[[ PAGE TEXT, beginning ]]

After spending the last six years listening to women’s stories of pregnancy, birth and early motherhood, I have seen women dealing with all sorts of challenges.

Challenges to do with:

  • Infertility
  • Miscarriage
  • Birth trauma
  • Mother’s health (mental or physical)
  • Baby’s health
  • Breastfeeding
  • Sleep (baby’s or mother’s)
  • Feeding
  • Family or relationship stress
  • Isolation and loneliness
  • Identity crises
  • Outside stress (death of a family member, moving house, financial stress).

There are surely exceptions, but I can’t think of a mother I know who hasn’t faced one challenge or another (or multiple challenges). It’s as if this is part of a woman’s rite of passage into motherhood.

Sometimes women face these challenges alone – not wanting to tell anyone what they are going through. Especially if their issues are hidden, such as injuries from birth or pregnancy. Other times it’s very obvious that they are being challenged to their core. At the time it’s not something you would ever hope for, but often there are amazing insights that can come out of dealing with one (or more) challenges in that early time.

[[ PAGE TEXT, end ]]
[[ DATASET ENTRIES, beginning ]]

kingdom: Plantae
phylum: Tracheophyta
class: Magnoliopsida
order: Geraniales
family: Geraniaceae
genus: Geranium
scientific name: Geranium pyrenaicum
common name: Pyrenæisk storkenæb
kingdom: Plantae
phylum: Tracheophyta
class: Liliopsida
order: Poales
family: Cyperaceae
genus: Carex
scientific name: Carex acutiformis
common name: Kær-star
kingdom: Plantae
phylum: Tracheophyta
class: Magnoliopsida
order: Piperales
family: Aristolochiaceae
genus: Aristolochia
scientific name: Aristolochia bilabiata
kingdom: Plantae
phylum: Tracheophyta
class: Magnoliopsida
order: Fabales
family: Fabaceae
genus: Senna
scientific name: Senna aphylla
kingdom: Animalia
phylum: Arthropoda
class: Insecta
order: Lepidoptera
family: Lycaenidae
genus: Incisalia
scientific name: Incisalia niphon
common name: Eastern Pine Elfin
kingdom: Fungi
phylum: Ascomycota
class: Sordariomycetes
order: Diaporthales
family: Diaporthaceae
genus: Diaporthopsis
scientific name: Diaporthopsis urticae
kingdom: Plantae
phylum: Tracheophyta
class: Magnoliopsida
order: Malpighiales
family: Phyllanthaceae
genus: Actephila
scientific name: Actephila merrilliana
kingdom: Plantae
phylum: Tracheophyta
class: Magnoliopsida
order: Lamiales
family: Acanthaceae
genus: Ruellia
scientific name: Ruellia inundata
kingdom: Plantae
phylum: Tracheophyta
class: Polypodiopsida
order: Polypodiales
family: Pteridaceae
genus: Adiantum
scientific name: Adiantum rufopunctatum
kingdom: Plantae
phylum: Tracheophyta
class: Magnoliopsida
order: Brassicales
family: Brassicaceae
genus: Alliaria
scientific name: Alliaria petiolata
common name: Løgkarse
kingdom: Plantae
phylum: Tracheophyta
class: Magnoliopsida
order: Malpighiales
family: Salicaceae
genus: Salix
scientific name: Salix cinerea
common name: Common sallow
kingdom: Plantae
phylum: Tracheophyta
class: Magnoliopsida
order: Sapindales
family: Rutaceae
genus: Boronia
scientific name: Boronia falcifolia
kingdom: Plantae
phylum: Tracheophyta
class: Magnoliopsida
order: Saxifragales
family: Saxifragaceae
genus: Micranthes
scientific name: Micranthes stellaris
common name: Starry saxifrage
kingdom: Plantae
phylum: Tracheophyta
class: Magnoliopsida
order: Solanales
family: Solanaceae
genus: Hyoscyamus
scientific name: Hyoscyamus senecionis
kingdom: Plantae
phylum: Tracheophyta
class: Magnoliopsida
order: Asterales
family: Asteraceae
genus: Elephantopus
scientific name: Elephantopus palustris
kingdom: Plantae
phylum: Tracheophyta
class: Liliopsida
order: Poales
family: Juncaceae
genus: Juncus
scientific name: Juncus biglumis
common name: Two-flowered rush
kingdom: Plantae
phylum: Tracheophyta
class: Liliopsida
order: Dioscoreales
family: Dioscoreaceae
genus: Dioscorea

[[ DATASET ENTRIES, end ]]

• **PROBLEM SET**:
1. Answer these questions from the passage on motherhood challenges:
(a) For how many years has the writer been listening to women's stories of pregnancy, birth and early motherhood?
(b) Which three examples of outside stress does the list give?
(c) What does the passage say facing these challenges seems to be part of?
2. Print the part of the passage on motherhood challenges that runs between "After spending the" and "(mental or physical)", inclusive.
You won't need the rows for this.

• **ANSWERS TO THIS EXERCISE**:
1.
(a) Six years.
(b) Death of a family member, moving house, and financial stress.
(c) A woman's rite of passage into motherhood.

2.
After spending the last six years listening to women’s stories of pregnancy, birth and early motherhood, I have seen women dealing with all sorts of challenges.

Challenges to do with:

  • Infertility
  • Miscarriage
  • Birth trauma
  • Mother’s health (mental or physical)